Tuesday, February 10, 2009

iSchools responding to man made catastrophes


What are iSchools doing to help prepare for and respond to man made disasters such as a terrorist attack? That was the topic of a panel Tuesday morning that featured Syracuse iSchool Dean Elizabeth D. Liddy.

The panelists outlined the areas in which they felt iSchools could contribute to dealing with these major catastrophes: modeling scenarios, prediction, mitigation, response, real-time synthesis, and human performance and training.

Pittsburgh iSchool Dean Ron Larsen described a project he worked on for the Department of Defense that sought to detect underground nuclear facilities. His role was to collect what he called second-order information—not using ground penetration radar, but rather tracking heavy equipment shipments or materials delivery. He stressed the iSchool’s holistic approach to problems—combining technical information with social and psychological information.
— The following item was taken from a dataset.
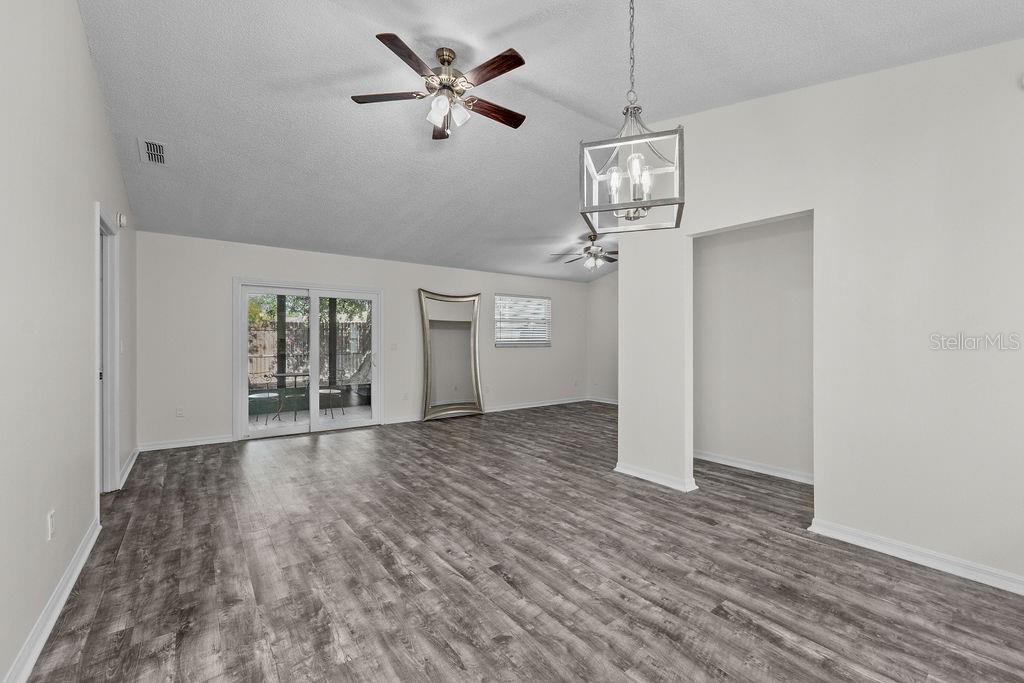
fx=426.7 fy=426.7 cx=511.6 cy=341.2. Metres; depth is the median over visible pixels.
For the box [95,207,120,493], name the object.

Liddy focused much of her comments on the role iSchools play in predicting and preventing these catastrophes by analyzing communications, such as e-mails, text messaging, and blogs through natural language processing.

“In these man-made extreme event scenarios, the police, defense, and intelligence communities frequently do have some means to anticipate such events, and thereby make them more predictable and therefore potentially more preventable,” Liddy said.

She talked about how researchers can develop and apply predictable models to this data to weed through the massive amounts of information to find the “needle in the haystack,” or expressions about a planned attack.

Natural language processing has gotten good at mining words with their denotative meanings, and now researchers are focusing on developing automated process to examine the connotative meaning of words and emotive words, Liddy said.

To do this, Liddy said researchers have to find public data from which they can study and build these models and technologies. The data from such cases as Enron are being used, as are data from open source developers who are building archives of e-mail exchanges, papers, and other communications relating to the development of that field.

Other panelists talked about the role psychology and international context can play in these extreme events. Panelists agreed that iSchools are the optimal source of research and solutions in these extreme events because iSchools excel in human-driven technology, information that needs to be processed by both humans and machines, and evaluating the usefulness/effectiveness of technology for humans.